Cement Industry

Application of CFD in Cement Industry

 

Cement production involves calcination of raw meal generated by coal or petcoke combustion in Kiln and calciner. In the pyro section, the raw meal converts to clinker. Almost 60% of the calcination of raw meal is completed in calciner and the remaining in long, rotating, horizontal Kiln. The raw meal is preheated in a series of preheated cyclones before calcination. The hot clinker needs to be cooled with the help of air coolers and crushed in crushers to fine particle size. During calcination of raw meal, the heat required for calcination is supplied by combustion of primary fuels like coal, petcoke, tyres or alternative fuels. Thermal NOx is produced due to high temperatures . The side product of calcination is carbon dioxide. It is a highly energy intensive process and produces large quantities of gaseous pollutants like CO2, SO2 and Nitrogen Oxides. Reduction in energy consumption and reducing pollutant formation  is a key challenge for the cement Industry.

 

The main equipments and challenges in a cement Industry are following: 

  • Cyclone: High pressure drop, low collection efficiency, cut size, regular erosion/corrosion;

  • ESP, Bag Filter: Collection  efficiency;

  • Separators: Pressure drop, separation efficiency, PSD not as per design, higher air requirements;

  • Fans: Higher power consumption, fan blade erosion, higher pressure drop;

  • Chimney: Pollutant dispersion, wall erosion, condensation;

  • Calciner: High NOx, lower degree of calcination, higher fuel consumption, incomplete fuel combustion, use of alternate fuels, optimal location of fuel, air, raw material feeding, lower residence time;

  • Kiln: NOx, Hot spots, flame temperature, shape, clinker quality, pressure drop, burner design for alternate fuels, CO reduction;

  • Ducting: Higher pressure drop, air mixing

How can our team contribute using CFD in the Cement Industry?  

 

CFD is very commonly used in the cement Industry to reduce thermal, electrical power consumption and pollutants emissions.

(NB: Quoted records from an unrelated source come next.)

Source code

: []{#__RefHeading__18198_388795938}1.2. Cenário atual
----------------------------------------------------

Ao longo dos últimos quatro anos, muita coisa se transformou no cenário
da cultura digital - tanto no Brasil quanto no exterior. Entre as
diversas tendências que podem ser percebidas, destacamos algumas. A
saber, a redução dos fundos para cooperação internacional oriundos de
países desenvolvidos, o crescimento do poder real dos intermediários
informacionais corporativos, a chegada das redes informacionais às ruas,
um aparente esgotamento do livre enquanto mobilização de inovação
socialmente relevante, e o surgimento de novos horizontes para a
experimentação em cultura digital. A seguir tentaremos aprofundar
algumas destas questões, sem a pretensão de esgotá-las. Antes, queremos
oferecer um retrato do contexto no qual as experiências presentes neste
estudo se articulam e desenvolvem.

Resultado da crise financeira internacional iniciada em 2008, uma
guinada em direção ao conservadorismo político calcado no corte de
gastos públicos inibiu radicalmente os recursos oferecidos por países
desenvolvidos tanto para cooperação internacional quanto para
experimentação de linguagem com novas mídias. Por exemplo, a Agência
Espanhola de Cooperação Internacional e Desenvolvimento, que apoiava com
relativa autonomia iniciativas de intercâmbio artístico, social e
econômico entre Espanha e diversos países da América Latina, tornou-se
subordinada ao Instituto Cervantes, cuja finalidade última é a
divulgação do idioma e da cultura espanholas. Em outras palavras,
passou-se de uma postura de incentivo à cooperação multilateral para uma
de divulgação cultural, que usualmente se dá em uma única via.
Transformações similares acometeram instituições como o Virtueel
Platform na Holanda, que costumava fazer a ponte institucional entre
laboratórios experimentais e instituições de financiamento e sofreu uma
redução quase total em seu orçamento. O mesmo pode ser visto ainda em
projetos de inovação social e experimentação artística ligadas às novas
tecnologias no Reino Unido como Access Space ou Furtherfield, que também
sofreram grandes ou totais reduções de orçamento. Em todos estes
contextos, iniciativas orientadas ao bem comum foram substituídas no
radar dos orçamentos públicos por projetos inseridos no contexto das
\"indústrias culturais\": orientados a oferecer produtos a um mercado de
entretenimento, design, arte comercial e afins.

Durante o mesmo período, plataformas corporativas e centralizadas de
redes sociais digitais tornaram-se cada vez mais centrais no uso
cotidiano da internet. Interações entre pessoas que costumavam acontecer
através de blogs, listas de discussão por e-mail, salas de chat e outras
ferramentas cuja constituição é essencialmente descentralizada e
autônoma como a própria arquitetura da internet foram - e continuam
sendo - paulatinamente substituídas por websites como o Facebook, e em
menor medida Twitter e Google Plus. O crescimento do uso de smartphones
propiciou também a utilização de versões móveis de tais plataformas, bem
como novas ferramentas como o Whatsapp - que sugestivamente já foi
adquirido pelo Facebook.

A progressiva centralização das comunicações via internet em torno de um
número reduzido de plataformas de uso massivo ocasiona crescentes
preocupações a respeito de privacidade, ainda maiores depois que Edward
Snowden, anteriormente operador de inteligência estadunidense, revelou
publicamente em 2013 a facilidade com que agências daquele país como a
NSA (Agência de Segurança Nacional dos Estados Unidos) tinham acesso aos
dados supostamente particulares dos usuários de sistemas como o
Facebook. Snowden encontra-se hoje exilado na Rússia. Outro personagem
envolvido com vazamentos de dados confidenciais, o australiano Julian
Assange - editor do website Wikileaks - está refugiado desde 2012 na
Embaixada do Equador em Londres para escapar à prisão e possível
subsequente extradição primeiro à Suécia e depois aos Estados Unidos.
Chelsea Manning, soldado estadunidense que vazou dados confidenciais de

As a chemical engineer, having in-depth chemical process knowledge and strong experience of application of CFD and process modeling to improve the performance of cyclone separators, improve combustion, calcination and pollutant reduction in calciners, and Kiln.

To be contributed:

  • Re-design of cyclone to reduce pressure drop and improve collection efficiency;

  • Burner design for the cement Kiln for CO, NOx, SOx reduction using coal, petcoke, alternate fuel;

  • Calciner modeling for identification of optimal location for meal and fuel injection;

  • Re-design of duct layout to reduce pressure drop;

  • Development of a software for automated CFD cyclone design;

  • CFD modeling can help to develop and validate coal combustion models for kiln burner design.

  • Applied the kiln model for reduction of CO in cement Kiln for different units;

  • Development of CFD model for ESP, the flow model and particle collection model under the influence of electric field. CFD modeling can suggest modifications to improve efficiency.

  • Help to develop the process model to improve in the energy efficiency way.